▶ WRITTEN REQUEST 1:
Answer these questions from the passage on wonder and cosmology:
(a) In which city and state was the backyard where the writer looked through the instrument?
(b) Which science writer explained in the New York Times that the universe began in time?
(c) What size does the passage give for the ball of energies the Big Bang started with?
▶ WRITTEN REQUEST 2:
Print the part of the passage on wonder and cosmology starting with "My fascination with" and going on through "life, the holy.", word for word.

▶ GIVEN PASSAGE:
My fascination with those two perspectives – place and time, creation and the cosmos – should have warned me. If I had known they were pointing me toward ministry, I probably would have run. But, really, why shouldn’t the two be entwined? And why shouldn’t they stagger a young person’s mind? In the backyard of a small post-war house in Knoxville, Tennessee, looking through an instrument advertised for amateurs in Sky and Telescope Magazine, I saw other worlds. Other worlds! I had no concept then of the billions of stars and galaxies or of black holes. What I had was wonder. And wonder is a religious experience, an experience of what Rudolph Otto called the numinous, something totally other than ordinary life, the holy.
Now if you’ll allow me just one further bit of cosmology, in an article in the New York Times science writer Dennis Overbye explained that the beginning of the universe also happened not in space but in time. Sure, the Big Bang started with “a grapefruit-sized ball of energies,” but it didn’t expand into space, because space is defined by where the universe is. In fact, the Big Bang expanded the energy into time. Again, the further we look into space, the more distant is the past we see. Here’s the other piece, though. All the “information and history available at any one place/time is slightly different from that in another.” The person sitting in the pew next to you never has exactly the same information you do. All of that means the center of the universe, for you, is wherever you are. “Yes, says Overbye, “you are the center of the universe.”

▶ PROVIDED MATERIAL:
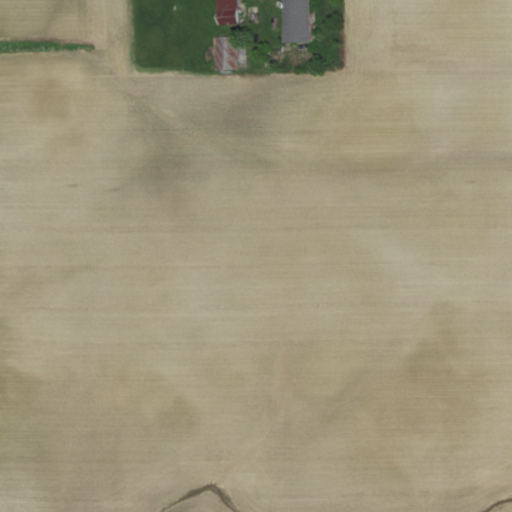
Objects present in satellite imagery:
building: (238, 11)
building: (312, 20)
building: (233, 53)
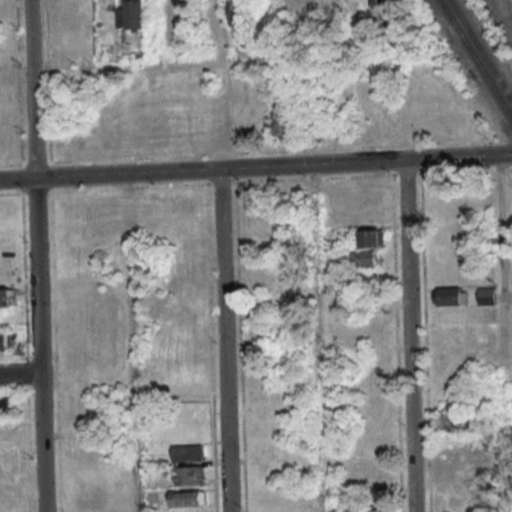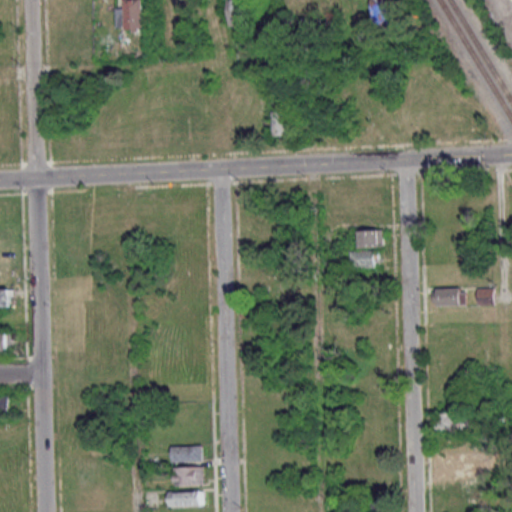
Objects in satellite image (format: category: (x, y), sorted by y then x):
building: (339, 11)
building: (383, 11)
building: (237, 12)
building: (129, 16)
railway: (481, 50)
road: (219, 60)
railway: (475, 60)
building: (281, 123)
road: (256, 167)
road: (501, 225)
building: (371, 238)
road: (35, 255)
building: (364, 258)
building: (450, 296)
building: (486, 296)
building: (5, 297)
road: (407, 336)
road: (317, 338)
building: (5, 341)
road: (222, 341)
road: (134, 343)
road: (19, 373)
building: (4, 403)
building: (452, 420)
building: (187, 453)
building: (457, 462)
building: (190, 475)
building: (456, 485)
building: (187, 497)
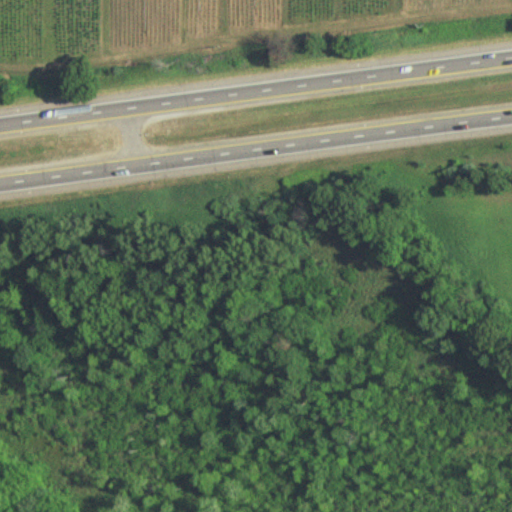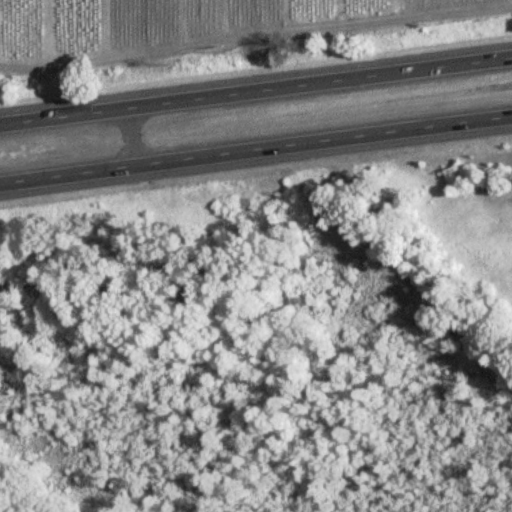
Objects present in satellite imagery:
crop: (210, 24)
road: (256, 85)
road: (120, 139)
road: (256, 156)
park: (452, 249)
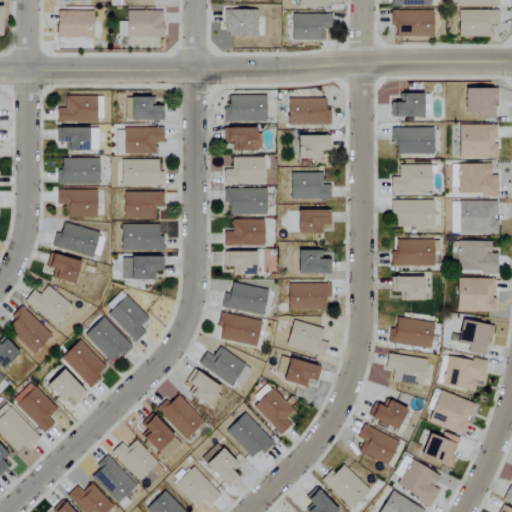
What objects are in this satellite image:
building: (70, 0)
building: (141, 0)
building: (243, 0)
building: (408, 3)
building: (474, 3)
building: (310, 4)
building: (239, 23)
building: (410, 23)
building: (475, 23)
building: (72, 24)
building: (140, 25)
building: (307, 27)
road: (362, 30)
road: (26, 37)
road: (194, 37)
road: (256, 68)
building: (478, 101)
building: (405, 105)
building: (244, 108)
building: (79, 109)
building: (142, 109)
building: (305, 112)
building: (76, 138)
building: (239, 138)
building: (137, 140)
building: (411, 141)
building: (475, 141)
building: (310, 146)
building: (76, 171)
building: (243, 171)
building: (138, 173)
building: (410, 179)
building: (474, 179)
road: (24, 181)
building: (306, 187)
building: (76, 201)
building: (243, 201)
building: (140, 205)
building: (411, 213)
building: (475, 217)
building: (309, 220)
building: (242, 233)
building: (138, 238)
building: (74, 239)
building: (410, 253)
building: (475, 257)
building: (238, 262)
building: (310, 262)
building: (60, 267)
building: (139, 267)
building: (406, 287)
building: (474, 295)
building: (306, 296)
building: (243, 299)
building: (46, 304)
road: (359, 305)
building: (125, 315)
road: (184, 328)
building: (236, 329)
building: (26, 330)
building: (409, 333)
building: (472, 336)
building: (304, 338)
building: (105, 340)
building: (5, 352)
building: (81, 363)
building: (223, 367)
building: (404, 369)
building: (294, 371)
building: (461, 372)
building: (2, 383)
building: (62, 387)
building: (199, 387)
building: (34, 407)
building: (273, 408)
building: (449, 412)
building: (385, 414)
building: (178, 416)
building: (14, 430)
building: (247, 436)
building: (158, 438)
building: (374, 444)
building: (438, 448)
road: (491, 448)
building: (132, 459)
building: (3, 461)
building: (218, 464)
building: (111, 479)
building: (417, 483)
building: (344, 486)
building: (194, 488)
building: (508, 493)
building: (87, 499)
building: (317, 503)
building: (162, 504)
building: (396, 504)
building: (60, 508)
building: (502, 509)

▶ COMPLETE RESPONSE 1:
(a) Knoxville, Tennessee
(b) Dennis Overbye
(c) Grapefruit-sized

▶ COMPLETE RESPONSE 2:
My fascination with those two perspectives – place and time, creation and the cosmos – should have warned me. If I had known they were pointing me toward ministry, I probably would have run. But, really, why shouldn’t the two be entwined? And why shouldn’t they stagger a young person’s mind? In the backyard of a small post-war house in Knoxville, Tennessee, looking through an instrument advertised for amateurs in Sky and Telescope Magazine, I saw other worlds. Other worlds! I had no concept then of the billions of stars and galaxies or of black holes. What I had was wonder. And wonder is a religious experience, an experience of what Rudolph Otto called the numinous, something totally other than ordinary life, the holy.